┌──

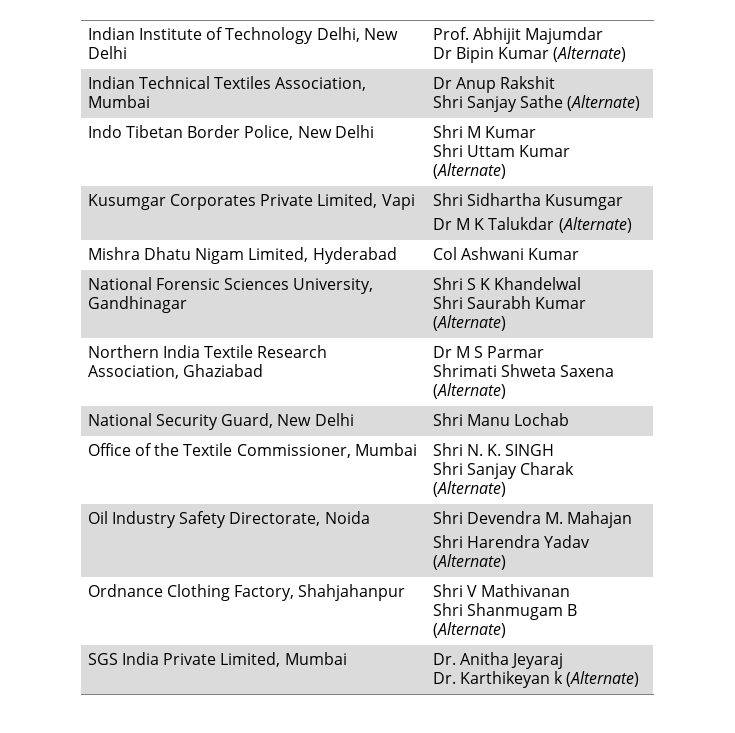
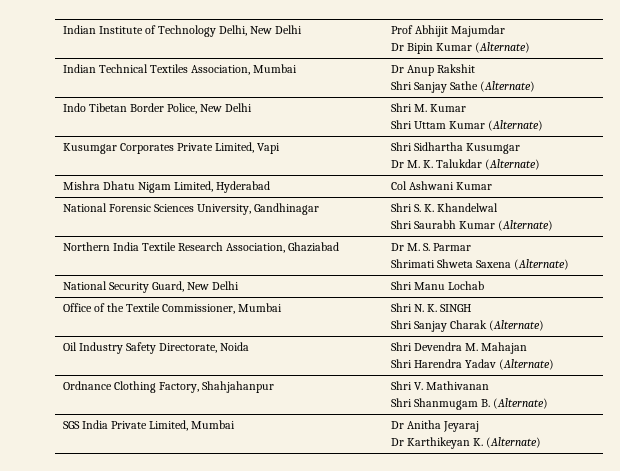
[432,27,469,40] Prof. -> [390,25,413,34] Prof
[466,126,481,138] M -> [413,104,427,112] M.
[455,218,485,230] M K -> [406,160,433,168] M. K.
[466,278,491,290] S K -> [413,204,434,212] S. K.
[455,346,484,358] M S -> [406,243,430,251] M. S.
[466,585,477,597] V -> [413,382,423,390] V.
[567,604,578,616] B -> [480,399,490,407] B.
[432,653,456,665] Dr. -> [390,421,404,429] Dr
[432,671,564,688] Dr. Karthikeyan k -> [390,437,483,449] Dr Karthikeyan K.

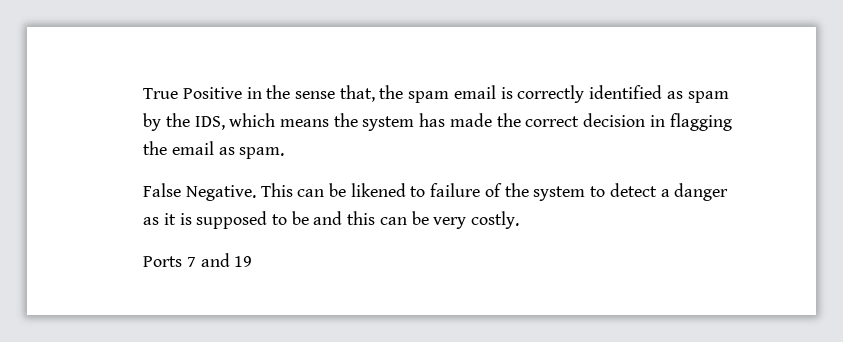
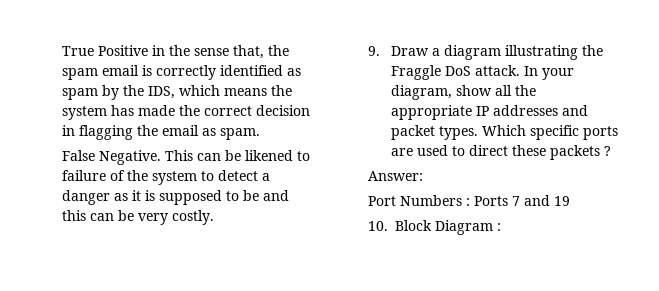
(520, 220) none -> [368,45,603,60] [390,65,574,80] [390,85,536,100] [390,105,588,120] [390,125,618,140] [390,145,611,160] [368,171,424,181] [368,195,471,206] 9. Draw a diagram illustrating the Fraggle DoS attack. In your diagram, show all the appropriate IP addresses and packet types. Which specific ports are used to direct these packets ? // Answer: // Port Numbers :
(253, 261) none -> [368,220,502,235] // 10. Block Diagram :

└──

Required action: The answer must be the listing above, restated word for word, with no images in it.

Solved problem:
[432,27,469,40] Prof. -> [390,25,413,34] Prof
[466,126,481,138] M -> [413,104,427,112] M.
[455,218,485,230] M K -> [406,160,433,168] M. K.
[466,278,491,290] S K -> [413,204,434,212] S. K.
[455,346,484,358] M S -> [406,243,430,251] M. S.
[466,585,477,597] V -> [413,382,423,390] V.
[567,604,578,616] B -> [480,399,490,407] B.
[432,653,456,665] Dr. -> [390,421,404,429] Dr
[432,671,564,688] Dr. Karthikeyan k -> [390,437,483,449] Dr Karthikeyan K.

(520, 220) none -> [368,45,603,60] [390,65,574,80] [390,85,536,100] [390,105,588,120] [390,125,618,140] [390,145,611,160] [368,171,424,181] [368,195,471,206] 9. Draw a diagram illustrating the Fraggle DoS attack. In your diagram, show all the appropriate IP addresses and packet types. Which specific ports are used to direct these packets ? // Answer: // Port Numbers :
(253, 261) none -> [368,220,502,235] // 10. Block Diagram :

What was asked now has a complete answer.